PhotoCity solves the data quality and sampling problems in distributed data collection.
Websites such as Flickr and Facebook enable people to share pictures with their friends and family, but they also create huge repositories of photos that can be used for other purposes. For example, Agarwal et al. (2011) attempts to use these photos to “Build Rome in a Day” by using 150,000 pictures of Rome to create a 3D reconstruction of the city. For tourist sites like the Coliseum there were enough pictures online to produce 3D models (Figure 5.10), but the quality of these reconstructions were limited by the fact that most photos were taken from the same iconic perspectives, leaving portions of the buildings unphotographed. Further, for most parts of the city, not enough photos were available. Thus, using the found data from photo repositories, it was not possible to recreate all of Rome. But, what if volunteers could be enlisted to collect the necessary photos to truly “Build Rome in a Day”?
In order to enable the targeted collection of large numbers of photos, Kathleen Tuite and colleagues developed PhotoCity, a photo-uploading game. One beautiful aspect of PhotoCity is that it turned the potentially laborious task of data collection—uploading photos—into a game-like activity involving teams, castles, and flags (Figure 5.11). The design of PhotoCity also elegantly solves the sampling and data quality challenges of eBird and other distributed data collection projects.
PhotoCity was first deployed to enable a 3D reconstruction of two universities: Cornell University and University of Washington. Players at each campus could inspect the current state of the reconstruction model of their campus. Then, they could earn points by uploading images that expand the current model. For example, if the current model of Uris Library (at Cornell) was very patchy, a player could earn points by uploading new pictures of it. Critically, the photos that were uploaded must overlap with existing photos so that they can be validated, and the number of points a player received is based on the amount that their photo adds to current model. In the end, the researchers were able to use these uploaded photos to create high resolution 3D models of buildings on both campuses (Figure 5.12).
The design of PhotoCity elegantly solves two problems: data validation and sampling. First, photos were validated by matching them against previous photos which were in turn matched to previous photos all the way back to the seed photos that were uploaded by researchers. In other words, because of this built-in redundancy, it is very difficult for the system to accept bad data. Second, the scoring system naturally trains participants to collect the most valuable—not the most convenient—data. In fact, here are some of the strategies that players described using in order to earn more points, which is equivalent to collecting more valuable data (Tuite et al. 2011):
- “[I tried to] approximate the time of day and the lighting that some pictures were taken; this would help prevent rejection by the game. With that said, cloudy days were the best by far when dealing with corners because less contrast helped the game figure out the geometry from my pictures.”
- “When it was sunny, I utilized my camera’s anti-shake features to allow myself to take photos while walking around a particular zone. This allowed me to take crisp photos while not having to stop my stride. Also bonus: less people stared at me!”
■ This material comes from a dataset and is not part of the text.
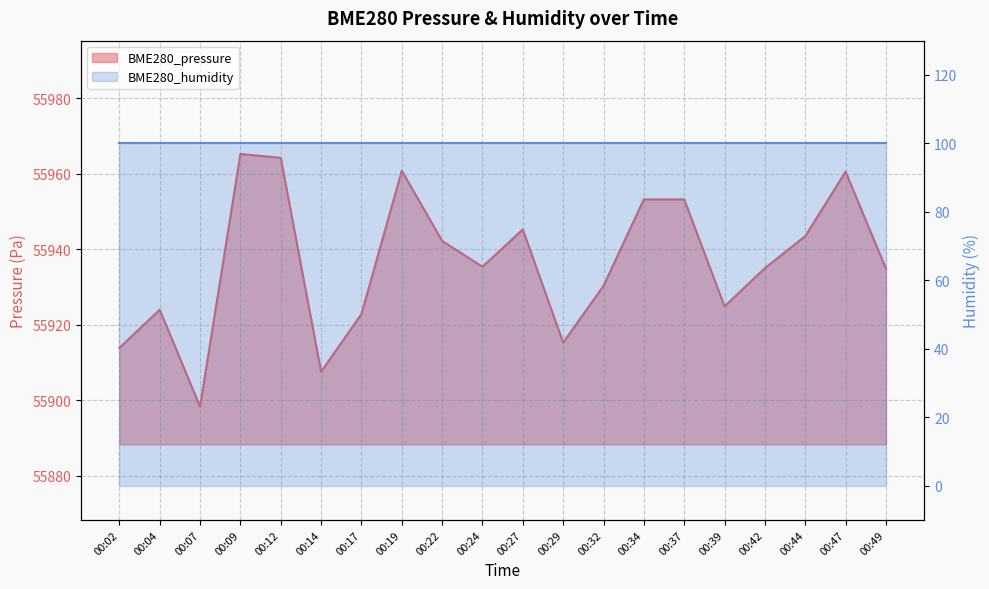

How many points are lower than both their immediate neighbors (excluding endpoints)?

5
- “Taking many pictures of one building with 5 megapixel camera, then coming home to submit, sometimes up to 5 gigs on a weekend shoot, was primary photo capture strategy. Organizing photos on external hard drive folders by campus region, building, then face of building provided good hierarchy to structure uploads.”
These statements from participants show that when they are provided appropriate feedback, they can become quite expert at collecting data of interest to researchers.
Overall, the PhotoCity project shows that sampling and data quality are not insurmountable problems in distribution data collection. Further, it shows that distributed data collection projects are not limited to tasks that people are already doing anyway, such as watching birds. With the right design, volunteers can be encouraged to do other things too.